The judge overseeing the Karen Read murder trial issued an order Tuesday barring Read’s defense team from mentioning the investigation into Sandra Birchmore‘s death.
Birchmore was found dead in her Canton apartment a year before Read’s boyfriend, John O’Keefe, was found outside a Canton home. Local police ruled Birchmore’s death a suicide, but federal prosecutors have charged former Stoughton Police officer Matthew Farwell with killing her. Prosecutors say Farwell sexually abused Birchmore for years, beginning when she was a teenager.
The Birchmore case has drawn comparisons to Read’s because they both involve the Canton Police Department and Massachusetts State Police.

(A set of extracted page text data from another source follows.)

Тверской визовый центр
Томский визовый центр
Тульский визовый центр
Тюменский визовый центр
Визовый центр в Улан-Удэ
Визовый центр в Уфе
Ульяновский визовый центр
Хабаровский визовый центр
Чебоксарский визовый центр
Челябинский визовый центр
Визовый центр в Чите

Both cases also feature accusations of corrupt police officers.
Prosecutors in the Read case said in a court filing that Birchmore’s death was “not related or material to the death of John O’Keefe.”
“Questioning an officer’s involvement in an unrelated death investigation particularly one remote in time and circumstance, is irrelevant, would have no tendency to prove any material issue in this case, is speculative, and would confuse the jury,” the filing reads.

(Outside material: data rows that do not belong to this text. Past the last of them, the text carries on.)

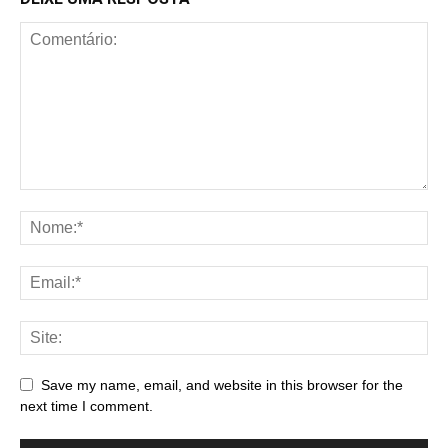
Save my name, email, and website in this browser for the
next time I comment.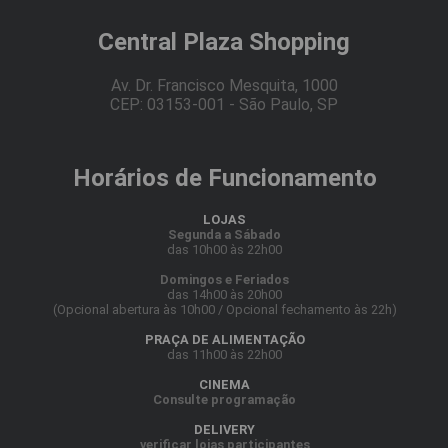
Central Plaza Shopping
Av. Dr. Francisco Mesquita, 1000
CEP: 03153-001 - São Paulo, SP
Horários de Funcionamento
LOJAS
Segunda a Sábado
das 10h00 às 22h00
Domingos e Feriados
das 14h00 às 20h00
(Opcional abertura às 10h00 / Opcional fechamento às 22h)
PRAÇA DE ALIMENTAÇÃO
das 11h00 às 22h00
CINEMA
Consulte programação
DELIVERY
verificar lojas participantes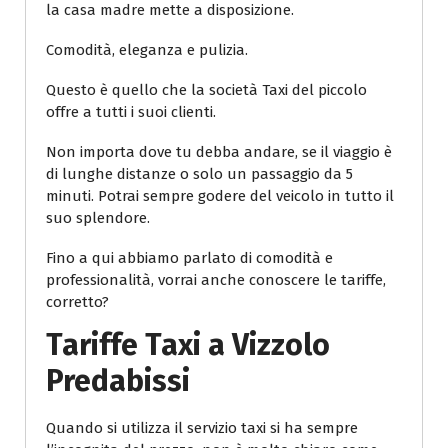
la casa madre mette a disposizione.
Comodità, eleganza e pulizia.
Questo è quello che la società Taxi del piccolo
offre a tutti i suoi clienti.
Non importa dove tu debba andare, se il viaggio è
di lunghe distanze o solo un passaggio da 5
minuti. Potrai sempre godere del veicolo in tutto il
suo splendore.
Fino a qui abbiamo parlato di comodità e
professionalità, vorrai anche conoscere le tariffe,
corretto?
Tariffe Taxi a Vizzolo
Predabissi
Quando si utilizza il servizio taxi si ha sempre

The filing notes the ongoing prosecution of Matthew Farwell by the U.S. Attorney’s Office for Massachusetts.
“Testimony about this unrelated death investigation would result in a trial within a trial, with much of the information being inadmissible, confidential, or offered without a proper foundation,” their motion reads.
Judge Beverly Cannone allowed prosecutors’ motion to prohibit mention of Birchmore, but noted that if the “door was opened” by a witness bringing up the case, it could be allowed in.
During a pre-trial hearing, Elizabeth Little, a lawyer for Read’s defense, argued the “parallels in these cases couldn’t be clearer.”
Both cases involve a “failure to investigate a law enforcement officer who should have been a suspect,” she said. “The reports by investigating officers that led to the improper clearing of [Farwell] go directly toward the credibility of those officers.”
But special prosecutor Hank Brennan argued the cases had nothing to do with one another.
“There is no good-faith basis that there is something in that case that is relevant to this case,” he said.
Cannone ultimately denied a defense request to obtain unredacted copies of the police reports in the Birchmore investigation.